Top of SUPPLIED ENTRIES

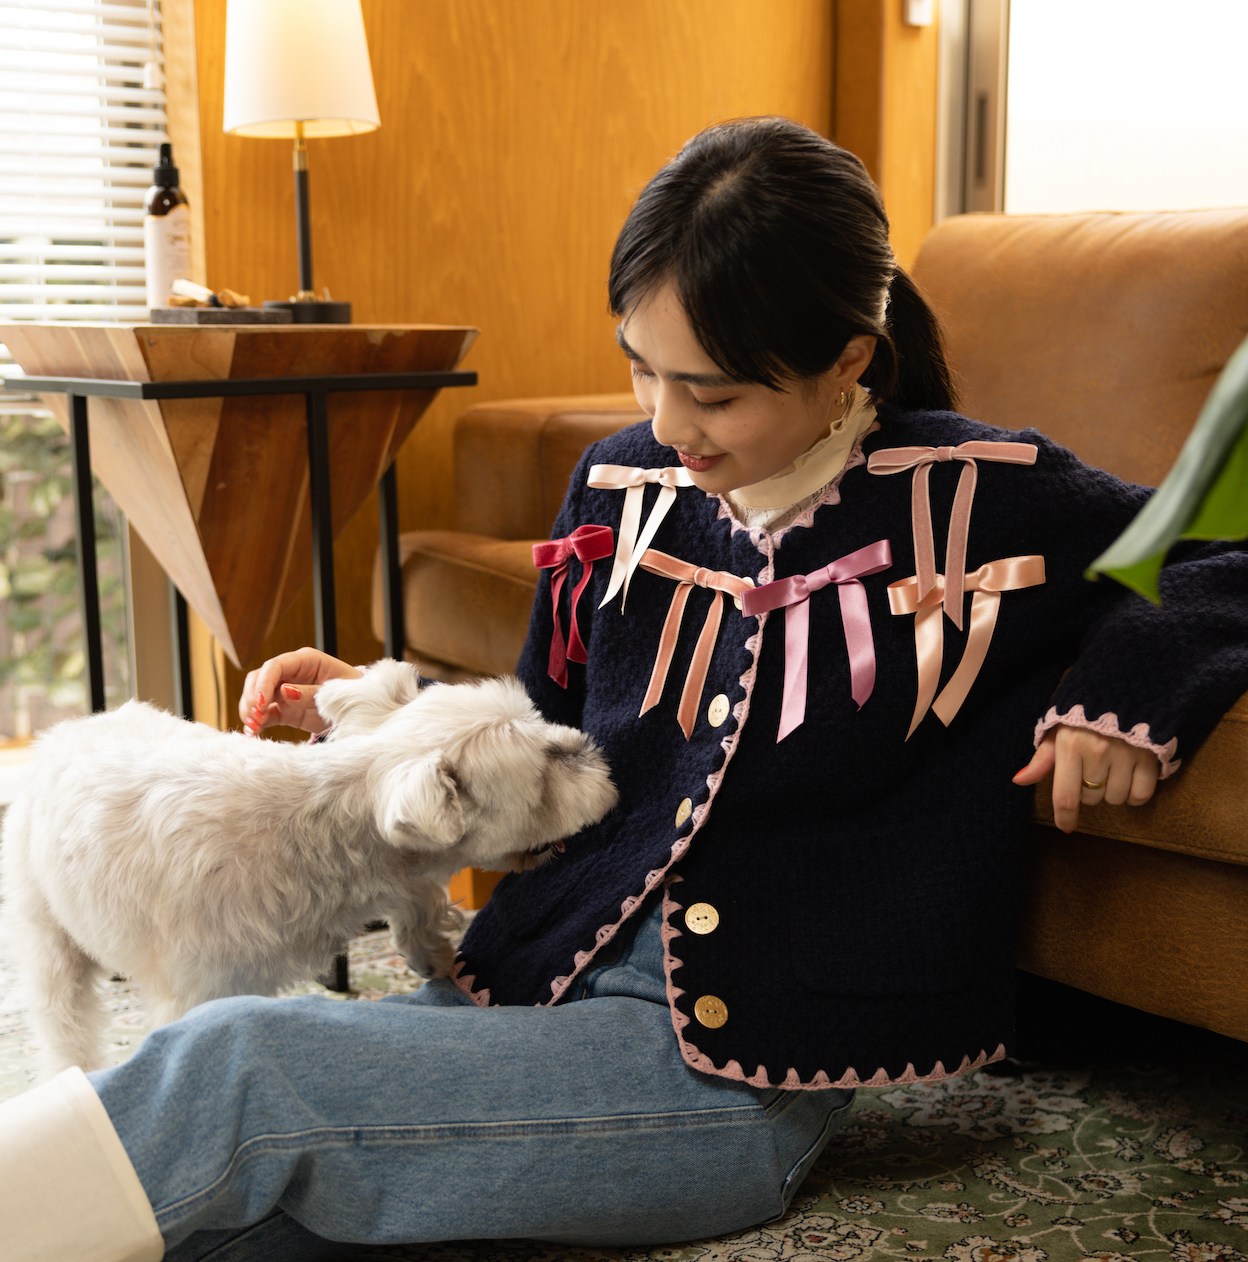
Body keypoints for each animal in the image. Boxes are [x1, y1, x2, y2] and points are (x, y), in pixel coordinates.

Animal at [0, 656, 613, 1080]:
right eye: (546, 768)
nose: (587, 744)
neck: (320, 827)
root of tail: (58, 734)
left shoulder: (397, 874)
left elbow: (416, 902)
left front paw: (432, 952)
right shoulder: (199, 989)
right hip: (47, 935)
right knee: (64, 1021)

Bottom of SUPPLIED ENTRIES
Top of SUPPLIED ENTRIES

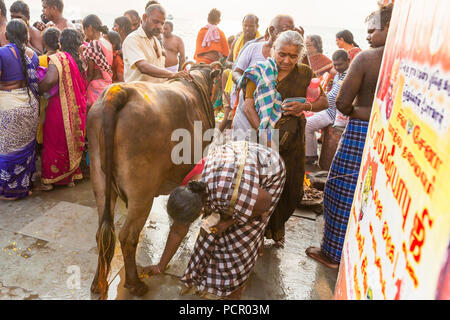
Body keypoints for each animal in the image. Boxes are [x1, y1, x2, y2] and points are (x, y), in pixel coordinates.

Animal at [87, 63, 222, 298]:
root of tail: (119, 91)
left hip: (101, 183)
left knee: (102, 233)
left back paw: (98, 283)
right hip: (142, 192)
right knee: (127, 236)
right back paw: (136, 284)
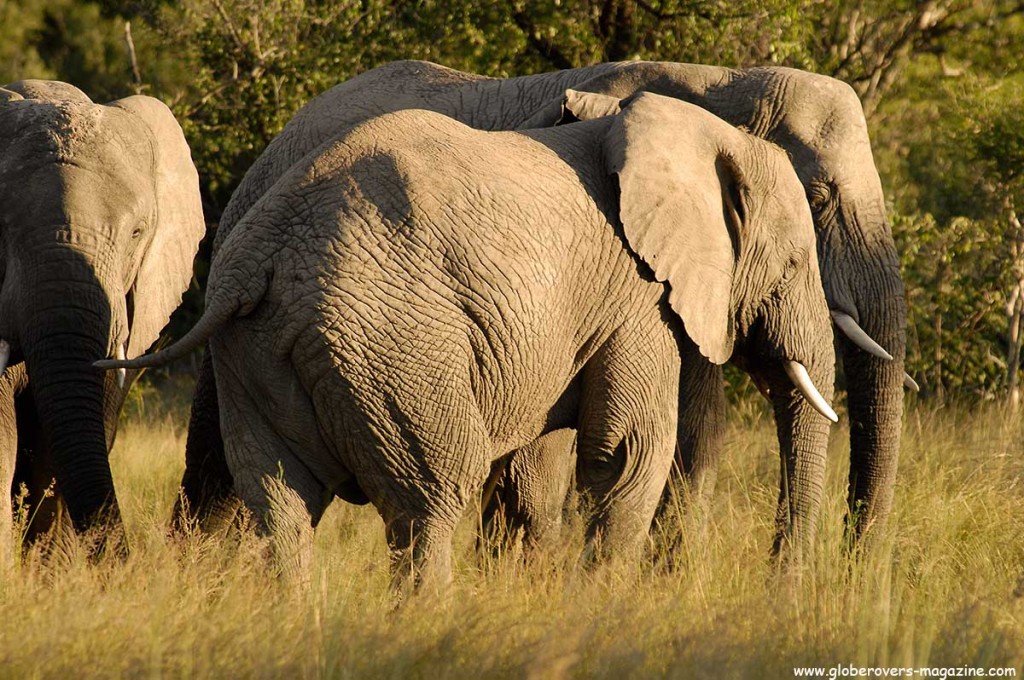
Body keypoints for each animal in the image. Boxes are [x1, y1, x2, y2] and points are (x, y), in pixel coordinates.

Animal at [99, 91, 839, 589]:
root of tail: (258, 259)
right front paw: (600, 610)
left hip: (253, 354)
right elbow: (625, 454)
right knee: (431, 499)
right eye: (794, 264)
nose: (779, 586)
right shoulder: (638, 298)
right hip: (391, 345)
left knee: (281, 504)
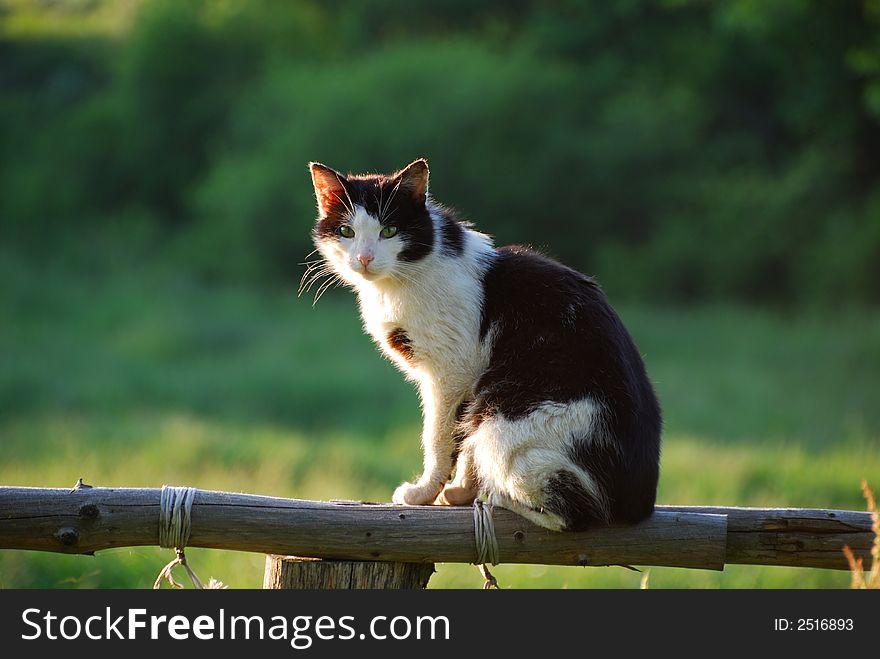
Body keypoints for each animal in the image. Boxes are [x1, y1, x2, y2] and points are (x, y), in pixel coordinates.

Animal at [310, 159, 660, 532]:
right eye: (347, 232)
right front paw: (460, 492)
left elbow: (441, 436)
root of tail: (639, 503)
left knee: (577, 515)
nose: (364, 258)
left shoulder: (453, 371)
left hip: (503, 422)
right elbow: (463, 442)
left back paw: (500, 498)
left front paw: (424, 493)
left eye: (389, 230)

Bottom of SUPPLIED ENTRIES
Top of SUPPLIED ENTRIES

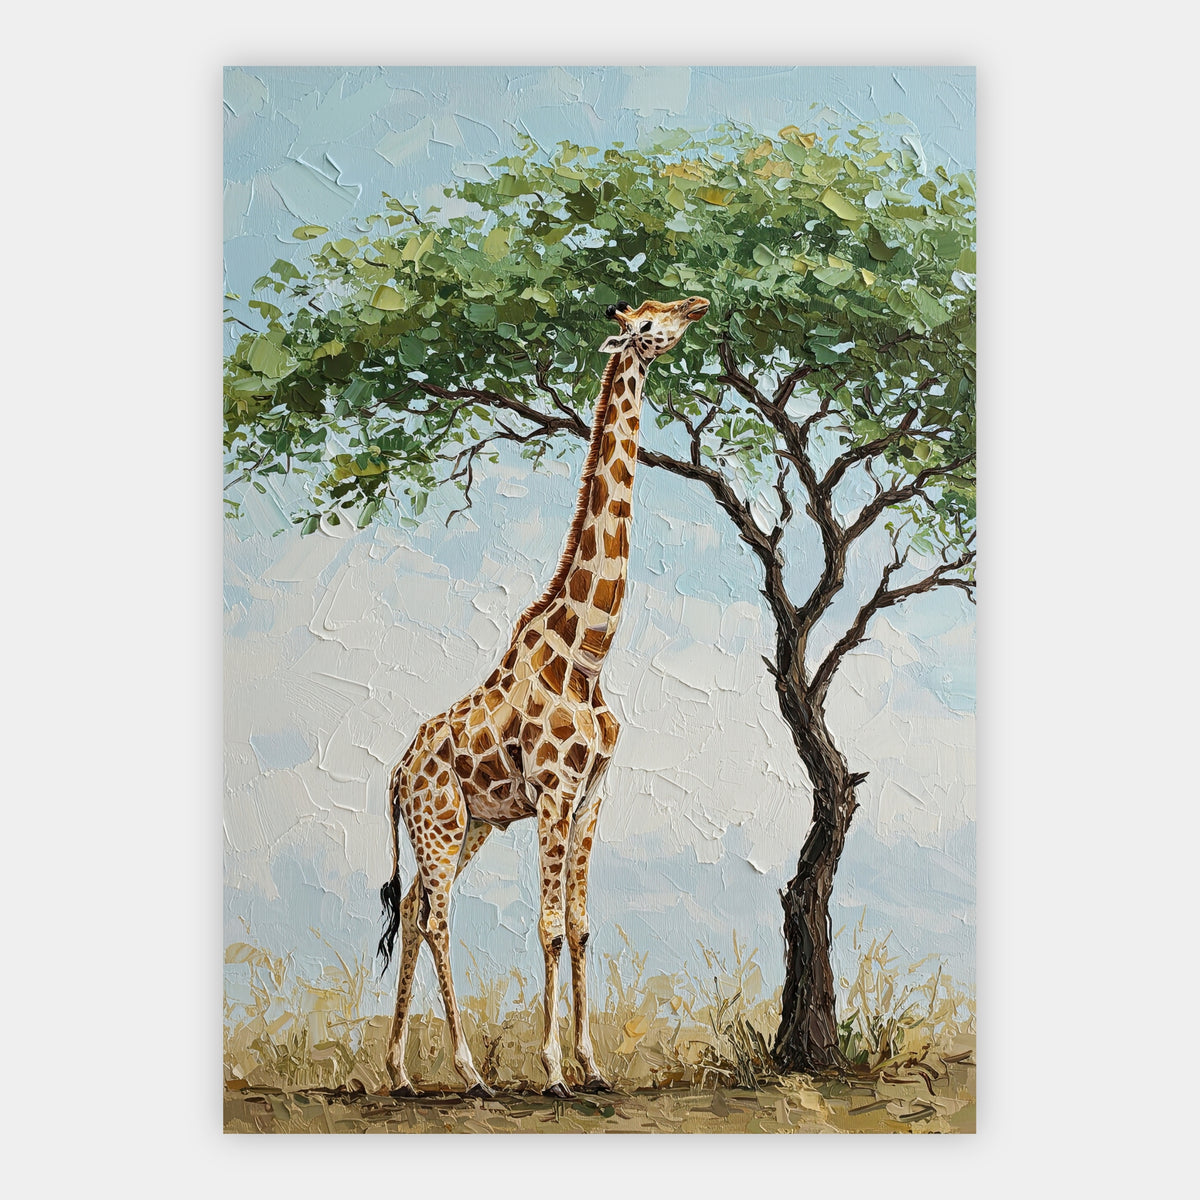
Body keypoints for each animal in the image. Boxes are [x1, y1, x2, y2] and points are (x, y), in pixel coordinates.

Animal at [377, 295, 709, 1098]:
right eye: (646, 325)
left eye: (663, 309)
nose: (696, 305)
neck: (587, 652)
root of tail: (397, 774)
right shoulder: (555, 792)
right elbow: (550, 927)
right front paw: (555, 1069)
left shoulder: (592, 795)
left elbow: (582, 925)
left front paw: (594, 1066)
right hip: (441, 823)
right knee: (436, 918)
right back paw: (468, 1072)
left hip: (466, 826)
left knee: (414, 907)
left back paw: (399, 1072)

Bottom of SUPPLIED ENTRIES

= TASK OBJECTIVE =
Starting at the line above that contains "root of tail: (639, 503)", repeat each line exactly up to and including the line that contains "left eye: (389, 230)", and stop there.

= SOLUTION TO THIS TASK =
root of tail: (639, 503)
left knee: (577, 515)
nose: (364, 258)
left shoulder: (453, 371)
left hip: (503, 422)
right elbow: (463, 442)
left back paw: (500, 498)
left front paw: (424, 493)
left eye: (389, 230)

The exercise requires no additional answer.